Salesforce limit records to 30k per stream

  • Is this your first time deploying Airbyte?: Yes
  • OS Version / Instance: Windows
  • Memory / Disk: you can use something like 4Gb / 100 Gb
  • Deployment: Docker
  • Airbyte Version: 0.36.2
  • Source name/version: Salesforce
  • Destination name/version: Postgres
  • Step: During Sync
  • Description: I setup the OpportunityContactRole and OpportunityLineItem objects to be pulled for full refresh and overwrite and the sync pulled exactly 30,000 records for each. I then reset these to be incremental and ran the sync twice with the first sync pulling the same number of records and the next sync pulling the remainder. It seems to me that the issue may be with the next_page_token method in the BulkSalesforceStream class, but I am not familiar with the Salesforce API.

When you changed to incremental the number of records are wrong? Do you have some numbers?

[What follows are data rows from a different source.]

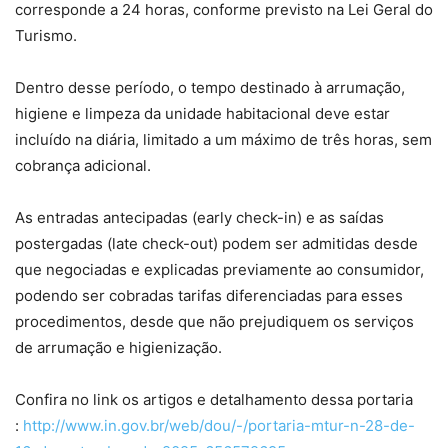
corresponde a 24 horas, conforme previsto na Lei Geral do
Turismo.
Dentro desse período, o tempo destinado à arrumação,
higiene e limpeza da unidade habitacional deve estar
incluído na diária, limitado a um máximo de três horas, sem
cobrança adicional.
As entradas antecipadas (early check-in) e as saídas
postergadas (late check-out) podem ser admitidas desde
que negociadas e explicadas previamente ao consumidor,
podendo ser cobradas tarifas diferenciadas para esses
procedimentos, desde que não prejudiquem os serviços
de arrumação e higienização.
Confira no link os artigos e detalhamento dessa portaria
:
http://www.in.gov.br/web/dou/-/portaria-mtur-n-28-de-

After the the second incremental sync was run the number of records in the Postgres destination matched the number that I was expecting to see for the specified Salesforce objects. I added in some additional objects to pull from Salesforce with Full Refresh | Overwrite set as the sync mode, and have had some be able to pull more than the default page size (Contacts) and others capped at that page size. I believe that setting my sync mode for all of the objects I want to pull to incremental should solve this issue, but I just wanted to bring attention to the issue that I had with the sync mode for some of the objects.

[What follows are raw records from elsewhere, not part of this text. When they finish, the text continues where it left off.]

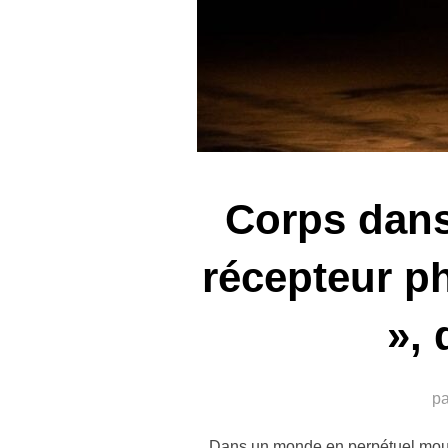
Corps dans
récepteur p
»,
p
Dans un monde en perpétuel mouve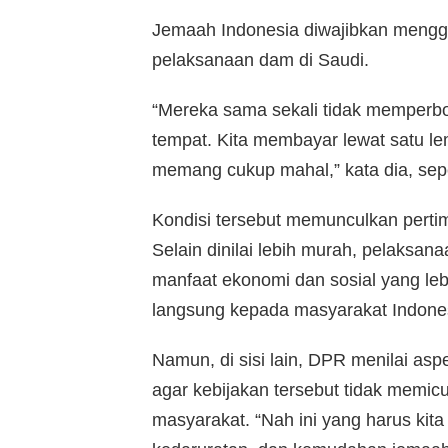
Jemaah Indonesia diwajibkan mengg
pelaksanaan dam di Saudi.
“Mereka sama sekali tidak memperbo
tempat. Kita membayar lewat satu 
memang cukup mahal,” kata dia, seper
Kondisi tersebut memunculkan perti
Selain dinilai lebih murah, pelaksan
manfaat ekonomi dan sosial yang leb
langsung kepada masyarakat Indone
Namun, di sisi lain, DPR menilai asp
agar kebijakan tersebut tidak memic
masyarakat. “Nah ini yang harus kit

Thanks Kris, I’ll open an issue to further investigation. Please let me know if you see any discrepancy between data you’re syncing.

Hi @marcosmarxm, did you find anything in your further investigation?

This issue is affecting me for Incremental or Full overwrite…i’ve yet to find a method that will enable me to pull all records. Continuing to troubleshoot to provide additional details, wanted to see if you’d discovered anything?

What version of Salesforce are you using Chance Barkley?

@marcosmarxm Sales Cloud Enterprise API v54

Sorry, Airbyte connector version

My bad @marcosmarxm 1.06

I just realized how far behind I was on the platform version. Trying an upgrade of platform and connector to the latest now to see if that makes a difference. Will report back.

[Update]

  • Is this your first time deploying Airbyte?: No
  • OS Version / Instance: Amazon Linux 2 on EC2
  • Memory / Disk: r5.large 100GiB ssd
  • Deployment: Docker
  • Airbyte Version: 0.39.7
  • Source name/version: Salesforce 1.09
  • Destination name/version: Snowflake 4.28
  • Step: Sync Outcome

Issue remains after upgrade. As you can see, it appears to read >56k rows, but then at the end limits it to 30k.

Could you try latest 1.0.9 I know a few versions ago there was a bug in pagination.

@marcosmarxm , I tried the latest without luck. See edited comment above for details. Please let me know if you have any questions or other suggestions.

Thanks @johnlafleur for the assist in unlocking comments.

Hello Chance, this issue was solved in Source Salesforce: fix sync capped streams with more records than page size by marcosmarxm · Pull Request #13658 · airbytehq/airbyte · GitHub
You must update to Salesforce 1.0.10 I was able to replicate the issue and submit a fix.